A gold trinket discovered in a 3,200-year-old tomb in southern Egypt is believed to have belonged to Queen Nefertari, favorite wife of Pharaoh Ramses the Great, an expert said.
A worker found the trinket under layers of dust while Egyptian and foreign experts were restoring Nefertari's badly damaged tomb at Luxor.Luis Monreal, director of the Getty Conservation Institute (GCI) of Los Angeles, said they believed the gold piece, with a floral design and hieroglyphics, belonged to Nefertari.
He said it was found in a small chamber off the main sarcophagus room in February, but the discovery was kept secret to keep people away from the tomb while work continued.

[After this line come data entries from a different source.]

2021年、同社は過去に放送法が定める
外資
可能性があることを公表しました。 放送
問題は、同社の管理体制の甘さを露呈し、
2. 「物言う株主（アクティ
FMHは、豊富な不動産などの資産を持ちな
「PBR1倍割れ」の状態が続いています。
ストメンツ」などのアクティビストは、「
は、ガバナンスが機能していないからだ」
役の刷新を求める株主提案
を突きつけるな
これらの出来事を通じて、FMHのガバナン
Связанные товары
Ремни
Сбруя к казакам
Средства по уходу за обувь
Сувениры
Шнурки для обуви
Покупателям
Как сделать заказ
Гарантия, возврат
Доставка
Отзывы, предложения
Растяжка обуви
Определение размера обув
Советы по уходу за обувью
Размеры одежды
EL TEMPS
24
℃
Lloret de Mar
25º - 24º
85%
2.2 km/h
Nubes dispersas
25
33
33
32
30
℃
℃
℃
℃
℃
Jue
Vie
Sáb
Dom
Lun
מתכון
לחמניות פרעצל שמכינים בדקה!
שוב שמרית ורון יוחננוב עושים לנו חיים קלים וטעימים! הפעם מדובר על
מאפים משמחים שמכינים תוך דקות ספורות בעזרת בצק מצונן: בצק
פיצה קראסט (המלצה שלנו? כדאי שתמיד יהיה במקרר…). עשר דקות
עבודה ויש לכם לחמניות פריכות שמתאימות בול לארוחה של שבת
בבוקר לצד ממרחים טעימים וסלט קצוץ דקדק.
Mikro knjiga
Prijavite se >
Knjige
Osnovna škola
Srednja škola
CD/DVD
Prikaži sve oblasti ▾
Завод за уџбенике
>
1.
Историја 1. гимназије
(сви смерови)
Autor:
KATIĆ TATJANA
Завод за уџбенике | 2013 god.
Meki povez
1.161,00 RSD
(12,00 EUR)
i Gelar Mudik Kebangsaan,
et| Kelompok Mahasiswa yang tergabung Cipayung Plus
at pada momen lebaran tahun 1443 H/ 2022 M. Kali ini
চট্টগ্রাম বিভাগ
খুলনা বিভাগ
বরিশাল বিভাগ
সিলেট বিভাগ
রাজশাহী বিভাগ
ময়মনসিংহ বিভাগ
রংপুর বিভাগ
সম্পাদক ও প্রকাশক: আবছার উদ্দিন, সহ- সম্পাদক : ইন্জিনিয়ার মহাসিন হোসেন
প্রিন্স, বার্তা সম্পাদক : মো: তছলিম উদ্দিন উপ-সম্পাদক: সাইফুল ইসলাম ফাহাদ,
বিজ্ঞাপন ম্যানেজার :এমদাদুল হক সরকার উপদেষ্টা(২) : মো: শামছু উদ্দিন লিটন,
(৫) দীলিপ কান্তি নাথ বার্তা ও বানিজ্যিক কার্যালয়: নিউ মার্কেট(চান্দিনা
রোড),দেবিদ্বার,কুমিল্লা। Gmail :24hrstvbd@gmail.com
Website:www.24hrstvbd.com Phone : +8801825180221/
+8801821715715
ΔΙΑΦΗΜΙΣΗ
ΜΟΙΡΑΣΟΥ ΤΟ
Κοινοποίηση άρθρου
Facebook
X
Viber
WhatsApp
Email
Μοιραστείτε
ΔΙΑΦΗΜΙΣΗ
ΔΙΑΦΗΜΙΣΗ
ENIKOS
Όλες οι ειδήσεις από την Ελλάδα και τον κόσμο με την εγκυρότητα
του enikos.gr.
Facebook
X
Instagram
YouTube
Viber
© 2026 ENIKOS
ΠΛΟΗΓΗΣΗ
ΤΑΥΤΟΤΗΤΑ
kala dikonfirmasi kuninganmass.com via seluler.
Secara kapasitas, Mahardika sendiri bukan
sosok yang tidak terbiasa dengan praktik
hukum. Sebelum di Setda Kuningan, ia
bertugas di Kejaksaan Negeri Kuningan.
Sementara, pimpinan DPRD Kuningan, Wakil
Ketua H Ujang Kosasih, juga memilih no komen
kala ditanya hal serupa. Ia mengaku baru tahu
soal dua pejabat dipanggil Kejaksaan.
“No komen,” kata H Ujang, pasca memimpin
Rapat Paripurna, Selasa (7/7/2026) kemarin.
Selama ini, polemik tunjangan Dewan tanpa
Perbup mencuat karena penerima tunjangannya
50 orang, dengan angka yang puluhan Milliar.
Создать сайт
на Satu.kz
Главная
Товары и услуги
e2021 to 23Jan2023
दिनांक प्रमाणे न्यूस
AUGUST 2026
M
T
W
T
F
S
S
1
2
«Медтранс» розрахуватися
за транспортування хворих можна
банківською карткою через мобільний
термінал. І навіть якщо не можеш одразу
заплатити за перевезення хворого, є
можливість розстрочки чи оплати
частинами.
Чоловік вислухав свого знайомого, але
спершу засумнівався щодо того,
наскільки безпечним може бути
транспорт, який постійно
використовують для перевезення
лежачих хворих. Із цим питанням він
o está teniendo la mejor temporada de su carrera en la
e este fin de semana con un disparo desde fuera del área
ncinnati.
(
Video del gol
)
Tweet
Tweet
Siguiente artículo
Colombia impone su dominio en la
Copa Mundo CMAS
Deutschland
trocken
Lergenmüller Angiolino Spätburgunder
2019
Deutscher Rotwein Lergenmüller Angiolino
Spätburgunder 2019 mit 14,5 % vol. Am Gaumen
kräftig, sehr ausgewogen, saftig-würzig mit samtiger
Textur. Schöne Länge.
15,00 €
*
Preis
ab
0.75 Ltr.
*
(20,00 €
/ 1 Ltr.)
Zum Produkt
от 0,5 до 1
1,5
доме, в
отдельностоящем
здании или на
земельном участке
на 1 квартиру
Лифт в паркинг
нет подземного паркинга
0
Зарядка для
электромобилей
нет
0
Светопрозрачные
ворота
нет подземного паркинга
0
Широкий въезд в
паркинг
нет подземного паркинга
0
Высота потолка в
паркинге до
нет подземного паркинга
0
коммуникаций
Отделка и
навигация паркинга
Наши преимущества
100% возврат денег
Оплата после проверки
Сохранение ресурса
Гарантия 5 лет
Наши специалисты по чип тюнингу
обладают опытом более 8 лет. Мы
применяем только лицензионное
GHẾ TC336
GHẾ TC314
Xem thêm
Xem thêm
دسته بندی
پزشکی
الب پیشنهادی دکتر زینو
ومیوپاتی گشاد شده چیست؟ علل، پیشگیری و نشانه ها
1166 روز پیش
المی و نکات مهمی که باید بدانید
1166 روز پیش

"It seems to be a small fragment of a bracelet. The hieroglyphics reading `True of Voice' in the feminine form are a strong suggestion that it belonged to Nefertari," said GCI project director Miguel Angel Corzo.
"True of Voice" was a ritual phrase inscribed by ancient Egyptians for the dead, he said.
Nefertari's mummy has not been found, and the only other item recovered from her tomb, in 1904, was the lid of her sarcophagus (stone coffin).
Restorers last month ended two months' work to remove salt crystals blistering the tomb's murals. Monreal said plaster was being glued to the rock.